Bildiğim kadarıyla Türkiye’de bilim anıtı yok. ODTÜ girişindeki Bilim Ağacı ise aslında Atatürk ve devrimlerini anlatmak amacıyla yapılmıştı. Zaten heykeldeki her uç bir devrimi sembolize etmektedir. Rektör Kemal Kurdaş, ODTÜ’nün bütünüyle bir bilim ağacı olduğunu belirterek Türkiye’de modern anlamda bilimin, teknolojinin ve yeni bir zihniyetin başladığını anlattığı için esere “Bilim Ağacı” adının verilmesini önermiştir ve anıt o günden bu yana bu isimle anılmaktadır. Yani başka amaçla yapılıp, sonradan “bilim” ismi verilmiştir.

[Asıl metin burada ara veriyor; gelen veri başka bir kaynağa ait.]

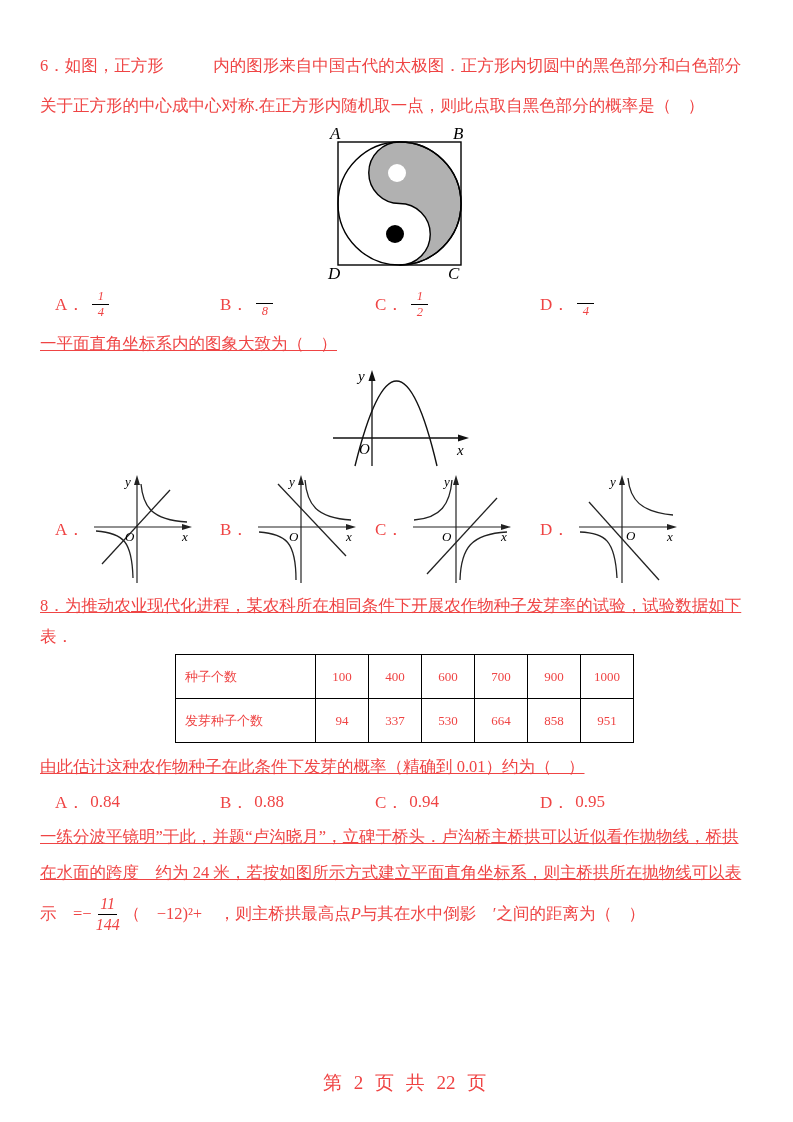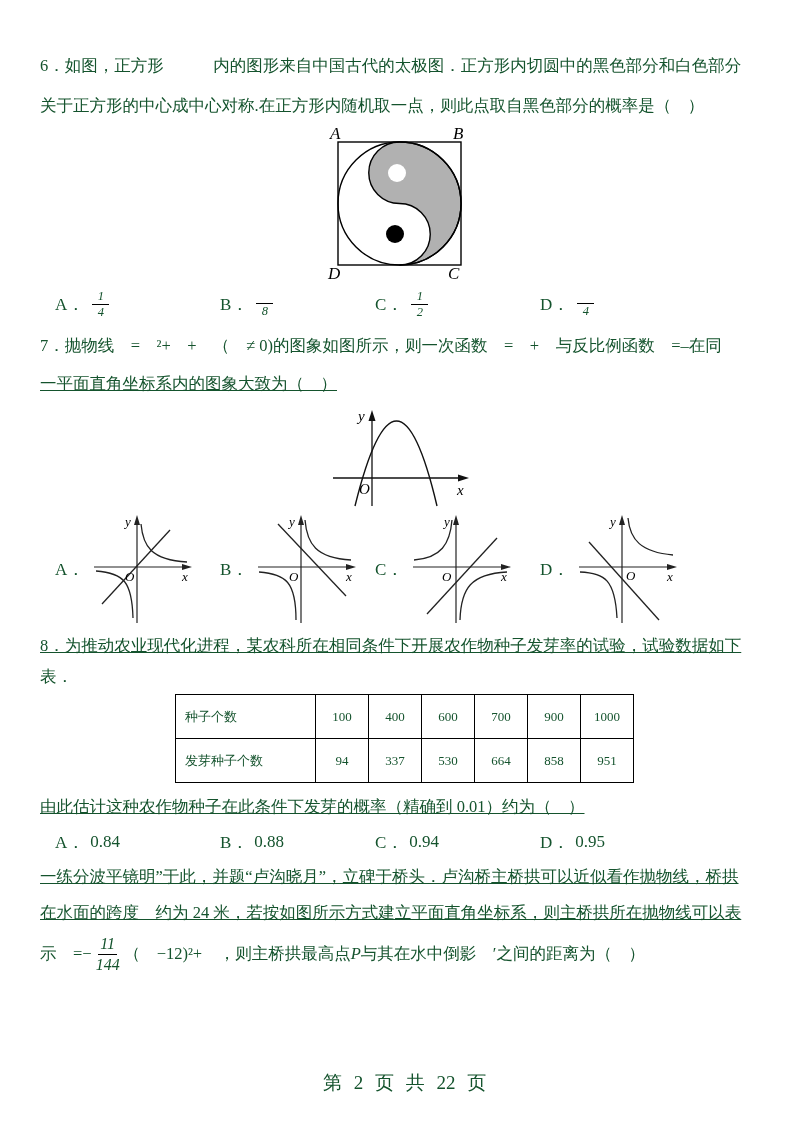"6．如图，正方形" .page { color: #14532d -> #ef4444 }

Yine bildiğim kadarıyla Türkiye’deki tek ciddi bilim anıtı girişimi Lapseki Bilim Anıtı önerisidir. Yaklaşık on beş yıl kadar önce Çanakkale ve ilçelerinde bir seri “Çanakkale ve Değerleri Sempozyumu” düzenlenmişti. Bu serinin Lapseki ayağında Prof. Dr. Osman Demircan ve arkadaşları Lapseki Bilim Anıtı önerisi getirmişlerdi2. Öneri ayrıntılıydı; anıtın yapılması için uygun yer bile projede belirlenmişti. Ve diğer özellikler: 638 m2 alan üzerinde ve bir park şeklindeki projede arka kesimde 3.8 m yükseklikte ve 4.6 m yarıçapında olan, bilimin temellerinin bu topraklarda atıldığının simgesi güneş sistemi modeli bulunacaktı. Yanlarda ise üçerli gruplar halinde Lampsakos’lu (antik dönemde Lapseki’nin adı) veya burada yaşamış olan Anaksagoras, Straton, Epikuros, Ksenephon gibi 12 bilim insanının büstleri yer alacaktı2. Sonuç? Proje yaşama geçirilmedi. Öğrendiğim kadarıyla anıt önerisindeki ‘filozof isimleri Yunanca olduğu için’ benimsenmemiş.

Şaşırtıcı mı? Bence değil, ülkede politika olarak bilim karşıtlığının yükseldiği bir dönemde zaten bilim anıtı yapılması garip olurdu. Bilim anıtları başka bir toplumsal yapıda, bilimin değerli olduğu bir toplumsal düzende yaygın olarak yapılacaktır. Bu tip projelere geleceğin müjdecileri gözüyle bakmak gerekir.

1.Hayvan deneylerinin etik boyutunu ileride başka bir yazıda tartışacağım.

2.Demircan O ve ark. “Lapseki Bilim Anıtı” Projesi. Lapseki Değerleri Sempozyumu Kitabı, Çanakkale On Sekiz Mart Üni., Yay., 2008. s.:59-71.